🤖 AI Summary
This study investigates whether Matryoshka Representation Learning (MRL) is truly necessary for text embeddings to maintain effectiveness across varying truncation lengths. By systematically comparing MRL-trained and non-MRL-trained pretrained text encoders under identical truncation strategies across diverse downstream tasks, the authors find that non-MRL models achieve comparable or even superior performance to MRL models under light-to-moderate truncation (≤80% of the original sequence length). MRL demonstrates a clear advantage only under severe truncation.
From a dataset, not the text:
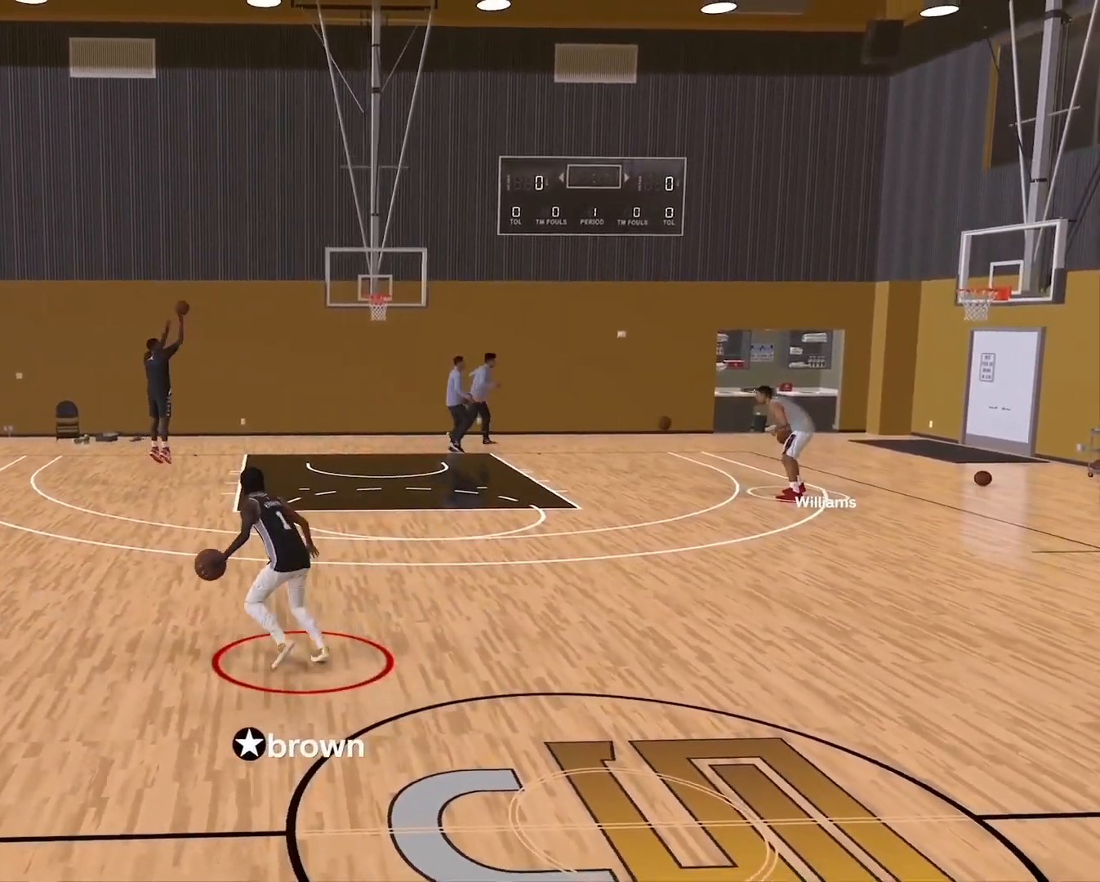
{"buttons": [], "left_stick": "center", "right_stick": "center", "events": [[50, "right_stick", "center"]]}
These findings challenge the prevailing assumption that MRL is essential for robustness to embedding truncation, suggesting instead that such robustness may stem from inherent properties of the underlying models rather than the MRL architecture itself.
📝 Abstract
Matryoshka Representation Learning (MRL) is a widely adopted approach for training text encoders so they provide useful text representations at various sizes, available by simply truncating the resulting vectors at sizes pre-determined at training time. Recent works have shown that randomly truncating text embeddings has minimal impact in downstream performance unless vectors are reduced in size by at least 70%, suggesting that embeddings are already robust to truncation without the use of MRL. However, no prior work has compared random truncation to MRL, so it is unclear how the two methods compare as effective embedding reduction methods. In this paper, we study this by applying the same truncation used by MRL to models trained with and without MRL. Our results across several models and downstream tasks show that, unless heavily truncating embeddings (i.e. reducing their size by at least 80%), truncated embeddings of non-MRL models are competitive with, and often outperform models trained with MRL. This suggests that truncation robustness may not necessarily come from MRL, and that the choice of spending the additional training cost of MRL depends on whether heavy truncation is desired.